The notable takeaway for me as a white collar litigator is that, so far, the subjects of the SlideBelts settlement have been spared felony convictions and possible incarceration for attempting to fraudulently obtain over $4 million dollars in PPP loans on behalf of their business. This is news because the SlideBelts case contains facts which could have been pursued criminally. The three false statements about SlideBelts bankruptcy appears to be knowing and intentional misrepresentations in the eyes of DoJ. And, fortunately for SlideBelts, DoJ elected to settle on civil terms. Note, that the United States explicitly reserved and did not release SlideBelts from any criminal liability. However, it is unlikely that DoJ would criminally charge these individuals after reaching a civil settlement agreement. Nonetheless, the lack of release for criminal conduct places SlideBelts in a very tenuous and vulnerable position.
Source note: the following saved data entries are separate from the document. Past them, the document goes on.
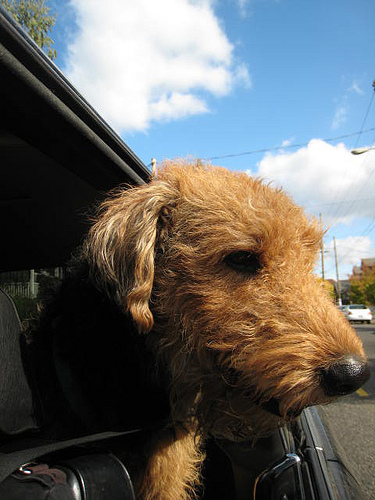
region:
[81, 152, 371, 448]
brown dog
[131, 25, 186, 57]
white clouds in blue sky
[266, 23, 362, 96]
white clouds in blue sky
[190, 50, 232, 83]
white clouds in blue sky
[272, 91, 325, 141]
white clouds in blue sky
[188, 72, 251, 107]
white clouds in blue sky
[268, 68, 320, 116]
white clouds in blue sky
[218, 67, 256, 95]
white clouds in blue sky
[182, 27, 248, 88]
white clouds in blue sky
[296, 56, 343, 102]
white clouds in blue sky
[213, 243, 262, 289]
The dogs right eye.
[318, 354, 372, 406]
The dogs nose.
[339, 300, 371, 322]
The white car in the street.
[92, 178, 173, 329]
The dogs right ear.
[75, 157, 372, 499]
A dog hanging out the window.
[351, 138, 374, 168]
The white light.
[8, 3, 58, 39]
The green trees.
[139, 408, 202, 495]
The dogs right leg.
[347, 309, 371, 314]
The lights on the back of the car.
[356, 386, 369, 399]
The yellow line on the road.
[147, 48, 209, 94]
white clouds in blue sky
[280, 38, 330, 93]
white clouds in blue sky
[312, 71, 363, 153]
white clouds in blue sky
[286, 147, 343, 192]
white clouds in blue sky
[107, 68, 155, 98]
white clouds in blue sky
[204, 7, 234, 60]
white clouds in blue sky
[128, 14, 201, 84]
white clouds in blue sky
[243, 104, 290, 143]
white clouds in blue sky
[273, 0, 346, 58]
white clouds in blue sky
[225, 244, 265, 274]
one eye of the dog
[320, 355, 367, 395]
the nose of the dog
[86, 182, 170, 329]
one ear of the dog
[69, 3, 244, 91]
a large white cloud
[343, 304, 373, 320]
a white car in the distance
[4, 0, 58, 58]
some tree leaves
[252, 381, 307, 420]
the mouth of the dog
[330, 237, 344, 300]
one electrical tower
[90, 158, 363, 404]
the head of the dog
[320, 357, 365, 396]
the nose of a dog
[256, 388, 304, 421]
the mouth of a dog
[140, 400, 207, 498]
the brown hairy leg of a dog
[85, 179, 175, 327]
the brown hairy ear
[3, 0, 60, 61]
the top of a green tree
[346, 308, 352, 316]
the red tail light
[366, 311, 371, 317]
the red tail light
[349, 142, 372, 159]
the white street light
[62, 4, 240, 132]
the big white cloud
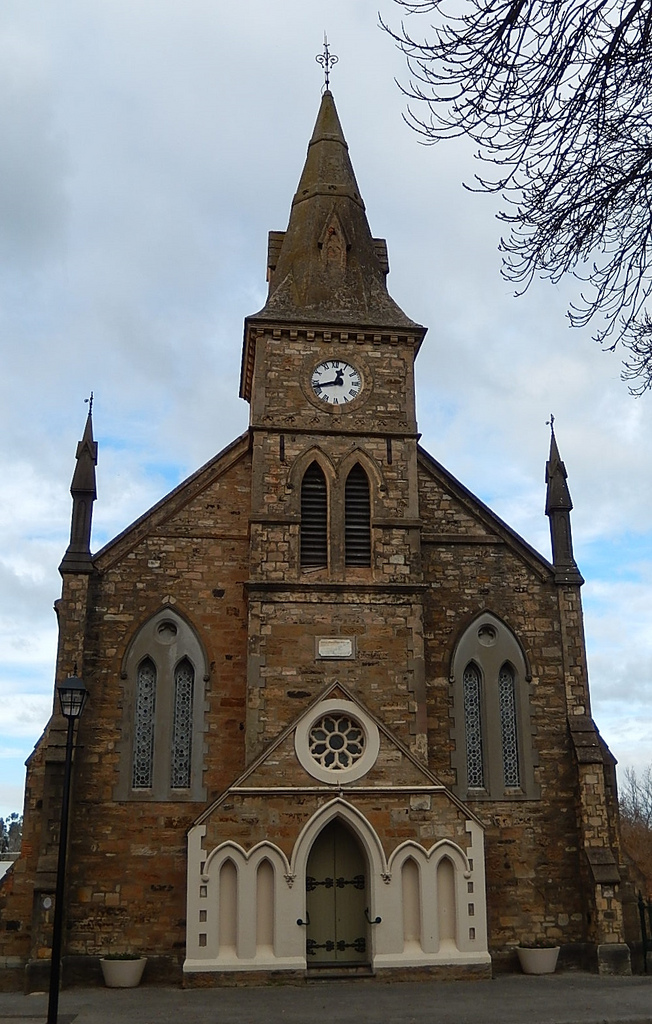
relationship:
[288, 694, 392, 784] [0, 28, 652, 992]
circle on building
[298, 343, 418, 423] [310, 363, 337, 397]
clock with numerals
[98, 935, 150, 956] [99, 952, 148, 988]
plant in fern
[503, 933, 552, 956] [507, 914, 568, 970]
plant in planter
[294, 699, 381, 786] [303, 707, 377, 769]
circle with decoration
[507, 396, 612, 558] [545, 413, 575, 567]
decorative turrent with decorative turrent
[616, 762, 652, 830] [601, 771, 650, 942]
leaves with leaves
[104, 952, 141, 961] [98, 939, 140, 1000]
plant in pot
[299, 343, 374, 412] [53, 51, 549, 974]
clock on church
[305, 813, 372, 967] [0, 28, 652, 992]
door of building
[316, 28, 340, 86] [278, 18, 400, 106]
top on steeple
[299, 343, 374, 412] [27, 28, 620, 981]
clock on building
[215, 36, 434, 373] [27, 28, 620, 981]
steeple on building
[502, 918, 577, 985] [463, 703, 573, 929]
planter beside wall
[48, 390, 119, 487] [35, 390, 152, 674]
top of pole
The facts surrounding this first DoJ civil settlement in combination with the reinstitution of the 2010 DoJ memo leaves much hope that there is room for negotiation and diplomacy while defending those accused of making material missteps with their PPP loans. I still reserve my concerns that DoJ will begin to criminally prosecute cases that fall in grey areas, on the line between civil and possibly criminal. However, that said, these two recent developments begin to pave realistic and navigable paths toward successfully seeking alternatives to criminal prosecution.